Viserys sighed, his gaze full of a father's helpless love. "She is a strange little flower. Her mother worries she will not thrive here."

"Then perhaps she shouldn't," Rhaenyra suggested, her tone soft and thoughtful. "Perhaps she needs a gentler garden to grow in. Aegon is thriving on Skagos. He writes of clean air and a simple, sturdy life. Imagine Helaena there, with her brother to protect her. Away from all this." She gestured vaguely at the castle, at the weight of their lives. "It might allow her to blossom, truly."

The King looked at his elder daughter, his eyes shining with gratitude for her thoughtfulness. He saw a loving sister, not a master tactician. He did not hear the cold, brilliant calculation that lay beneath her words.

For Helaena, the journey north was not a shock; it was a homecoming. The dizzying, silent passage between worlds that had terrified others felt, to her, like returning to a familiar song. When she stepped from the dark, silent ship onto the docks of Skagos, she did not shiver from the cold. She took a deep breath, and for the first time, the air didn't feel like an assault of noise and scent. It felt… quiet. It hummed with a deep, slow music that matched the one inside her own head.

While Aegon had seen a primitive island, Helaena saw a world alive with secrets. She saw the glowing moss in the citadel's grottos as clusters of sleeping stars. She saw the great dragons not as beasts of flesh and blood, but as living songs of fire and sky. This place was not strange to her. It was sane.

Aegon, to his own surprise, found himself becoming her shadow. One afternoon, he found her by a tide pool, her fingers gently tracing the shell of a crab as she whispered about its journey. A visiting page, a boy from the Westerlands, snickered behind them. "The princess is mad," he sneered. "Talking to shellfish."

Aegon, who a year ago would have led the mockery, felt a hot, unfamiliar surge of anger. He stepped between the boy and his sister. "She is Helaena of House Targaryen," he said, his voice low and steady with an authority he didn't know he possessed. "And she will do as she pleases. Go find a different game to play." The boy, stunned by the prince's cold command, scurried away. Helaena looked up at Aegon, a faint, knowing smile on her face, and for the first time, he felt like more than a fosterling. He felt like a shield.

Harry had recognized her gift the moment she arrived. He saw the way her eyes would unfocus, the way her nonsensical mutterings would align with events a day or a week later. Where others saw a disconnected child, he saw a priceless, untapped well of foresight. He had a glass-walled conservatory built for her within the citadel, a lush, vibrant garden filled with impossible plants and docile, jewel-toned insects he had shaped from his own imagination. It was a place where the world was as beautiful and strange as her own mind.

He was sitting with her there one afternoon, the air warm and sweet with the scent of alien blossoms. She was watching a centipede with iridescent legs make its careful way across a leaf. She did not look up, but her soft, childish voice suddenly became as clear and dispassionate as glass.

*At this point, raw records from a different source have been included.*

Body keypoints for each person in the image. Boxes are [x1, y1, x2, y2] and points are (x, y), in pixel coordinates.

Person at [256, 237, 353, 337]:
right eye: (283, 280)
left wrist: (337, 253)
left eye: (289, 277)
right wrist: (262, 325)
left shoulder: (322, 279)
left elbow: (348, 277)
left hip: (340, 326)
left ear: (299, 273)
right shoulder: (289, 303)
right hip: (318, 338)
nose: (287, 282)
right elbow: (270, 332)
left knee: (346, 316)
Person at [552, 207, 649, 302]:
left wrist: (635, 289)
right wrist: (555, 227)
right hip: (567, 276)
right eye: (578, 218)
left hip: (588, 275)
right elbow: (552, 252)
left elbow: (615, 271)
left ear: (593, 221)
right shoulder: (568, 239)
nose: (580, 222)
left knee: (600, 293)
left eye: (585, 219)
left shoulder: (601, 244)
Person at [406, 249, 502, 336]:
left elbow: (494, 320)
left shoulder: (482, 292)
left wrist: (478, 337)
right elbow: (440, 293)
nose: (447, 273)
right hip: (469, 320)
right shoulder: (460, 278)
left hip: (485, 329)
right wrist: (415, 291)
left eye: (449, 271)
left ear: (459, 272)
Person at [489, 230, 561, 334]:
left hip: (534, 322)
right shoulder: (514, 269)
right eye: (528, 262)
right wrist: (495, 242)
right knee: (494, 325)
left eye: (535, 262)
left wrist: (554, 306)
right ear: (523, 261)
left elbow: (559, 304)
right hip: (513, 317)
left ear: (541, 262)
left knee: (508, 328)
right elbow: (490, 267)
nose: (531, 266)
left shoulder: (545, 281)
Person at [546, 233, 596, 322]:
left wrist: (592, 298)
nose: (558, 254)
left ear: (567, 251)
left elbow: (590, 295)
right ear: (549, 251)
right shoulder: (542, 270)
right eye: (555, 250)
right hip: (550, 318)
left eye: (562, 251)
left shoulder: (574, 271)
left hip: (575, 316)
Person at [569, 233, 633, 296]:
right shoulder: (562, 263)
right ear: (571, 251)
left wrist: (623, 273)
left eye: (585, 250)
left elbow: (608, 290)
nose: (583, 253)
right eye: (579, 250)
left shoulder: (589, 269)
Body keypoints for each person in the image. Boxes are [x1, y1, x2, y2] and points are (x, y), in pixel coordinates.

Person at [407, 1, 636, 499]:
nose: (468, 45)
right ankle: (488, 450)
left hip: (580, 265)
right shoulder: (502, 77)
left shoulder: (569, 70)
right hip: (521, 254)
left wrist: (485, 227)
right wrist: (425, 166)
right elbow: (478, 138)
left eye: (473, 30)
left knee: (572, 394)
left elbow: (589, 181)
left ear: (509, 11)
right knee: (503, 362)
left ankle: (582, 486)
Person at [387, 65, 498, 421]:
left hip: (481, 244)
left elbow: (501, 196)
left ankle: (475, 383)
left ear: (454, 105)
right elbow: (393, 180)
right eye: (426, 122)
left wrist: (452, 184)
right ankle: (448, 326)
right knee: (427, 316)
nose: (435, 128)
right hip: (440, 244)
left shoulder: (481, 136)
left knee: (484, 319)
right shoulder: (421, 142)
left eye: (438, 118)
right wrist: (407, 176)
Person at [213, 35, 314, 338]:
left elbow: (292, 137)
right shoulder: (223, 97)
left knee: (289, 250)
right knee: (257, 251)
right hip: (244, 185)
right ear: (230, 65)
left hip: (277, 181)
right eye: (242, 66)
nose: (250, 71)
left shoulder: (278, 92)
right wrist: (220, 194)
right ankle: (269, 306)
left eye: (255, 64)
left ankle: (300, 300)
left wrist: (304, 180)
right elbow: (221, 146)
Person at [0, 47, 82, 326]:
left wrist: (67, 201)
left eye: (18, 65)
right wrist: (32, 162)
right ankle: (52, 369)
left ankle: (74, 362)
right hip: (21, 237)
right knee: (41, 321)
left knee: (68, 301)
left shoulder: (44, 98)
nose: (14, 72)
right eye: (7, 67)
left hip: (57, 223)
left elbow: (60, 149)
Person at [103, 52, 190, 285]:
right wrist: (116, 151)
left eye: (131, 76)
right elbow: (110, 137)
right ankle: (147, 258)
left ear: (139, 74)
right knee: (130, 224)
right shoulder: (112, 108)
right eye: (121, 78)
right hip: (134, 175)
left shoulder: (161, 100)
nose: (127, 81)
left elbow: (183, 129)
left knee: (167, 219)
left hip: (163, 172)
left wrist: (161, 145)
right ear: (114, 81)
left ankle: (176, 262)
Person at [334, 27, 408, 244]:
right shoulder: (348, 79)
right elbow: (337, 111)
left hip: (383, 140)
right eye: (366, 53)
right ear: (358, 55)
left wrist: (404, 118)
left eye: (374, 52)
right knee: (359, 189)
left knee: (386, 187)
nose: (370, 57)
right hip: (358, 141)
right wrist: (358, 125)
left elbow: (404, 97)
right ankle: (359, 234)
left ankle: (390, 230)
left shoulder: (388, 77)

"The green hand closes," she whispered, her gaze fixed on the creature. "It offers a cup. But the wine inside is a snake with no fangs."

Harry's calm expression didn't flicker, but inside his mind, the words slotted into place with perfect, chilling clarity. The green hand of House Hightower closes in a gesture of peace. An offer—a cup. But the offer, the wine, is a trap with no real threat. A fangless snake.

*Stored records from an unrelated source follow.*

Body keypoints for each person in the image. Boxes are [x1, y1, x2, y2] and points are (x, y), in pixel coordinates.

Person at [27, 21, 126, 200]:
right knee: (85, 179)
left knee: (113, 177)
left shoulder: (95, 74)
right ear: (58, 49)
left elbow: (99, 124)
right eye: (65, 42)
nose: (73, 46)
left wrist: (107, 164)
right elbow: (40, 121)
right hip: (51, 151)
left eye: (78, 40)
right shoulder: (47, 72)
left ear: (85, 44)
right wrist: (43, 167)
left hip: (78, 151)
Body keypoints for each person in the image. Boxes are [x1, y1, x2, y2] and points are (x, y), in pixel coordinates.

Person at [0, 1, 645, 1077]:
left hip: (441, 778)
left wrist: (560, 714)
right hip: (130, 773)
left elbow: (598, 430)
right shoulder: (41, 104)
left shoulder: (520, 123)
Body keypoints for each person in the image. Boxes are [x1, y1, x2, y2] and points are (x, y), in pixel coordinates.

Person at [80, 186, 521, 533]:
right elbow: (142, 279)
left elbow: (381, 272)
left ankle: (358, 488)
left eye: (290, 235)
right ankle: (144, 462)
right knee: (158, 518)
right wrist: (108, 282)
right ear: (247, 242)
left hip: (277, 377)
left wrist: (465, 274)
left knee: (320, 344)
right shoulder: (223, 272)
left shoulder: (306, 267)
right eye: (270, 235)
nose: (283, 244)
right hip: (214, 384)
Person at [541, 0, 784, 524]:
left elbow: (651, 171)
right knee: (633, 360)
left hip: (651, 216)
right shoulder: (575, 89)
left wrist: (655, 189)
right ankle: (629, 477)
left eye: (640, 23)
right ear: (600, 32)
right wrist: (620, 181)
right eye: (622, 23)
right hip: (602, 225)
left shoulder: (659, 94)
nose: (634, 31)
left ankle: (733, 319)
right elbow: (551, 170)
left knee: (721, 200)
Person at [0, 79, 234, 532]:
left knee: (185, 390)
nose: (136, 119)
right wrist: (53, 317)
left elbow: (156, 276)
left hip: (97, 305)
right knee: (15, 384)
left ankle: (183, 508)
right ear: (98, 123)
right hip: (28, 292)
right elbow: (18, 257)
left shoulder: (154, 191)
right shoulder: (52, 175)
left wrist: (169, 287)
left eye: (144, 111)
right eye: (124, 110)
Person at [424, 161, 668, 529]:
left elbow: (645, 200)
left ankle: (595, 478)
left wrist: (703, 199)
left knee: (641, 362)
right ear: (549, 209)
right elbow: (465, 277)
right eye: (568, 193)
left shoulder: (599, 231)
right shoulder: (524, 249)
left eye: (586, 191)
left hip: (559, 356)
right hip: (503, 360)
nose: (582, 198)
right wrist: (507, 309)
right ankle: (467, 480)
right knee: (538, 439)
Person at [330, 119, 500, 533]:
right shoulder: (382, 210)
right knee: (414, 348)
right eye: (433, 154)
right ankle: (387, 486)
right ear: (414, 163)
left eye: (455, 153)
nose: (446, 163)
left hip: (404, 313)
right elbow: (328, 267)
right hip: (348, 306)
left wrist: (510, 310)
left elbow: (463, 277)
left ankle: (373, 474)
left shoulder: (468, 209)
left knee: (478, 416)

Otto was planning a false truce. A generous-seeming offer designed to lure them into a political snare, but one that held no real danger if its nature was understood beforehand.

He looked at the small, quiet girl who was now gently nudging the centipede with her finger, guiding it to a juicier leaf. The lords of Westeros schemed in their castles, the maesters studied their dusty scrolls, and the septons prayed to their silent gods. And here, in a hidden garden at the edge of the world, a little girl talking to a bug had just given him the key to the entire kingdom.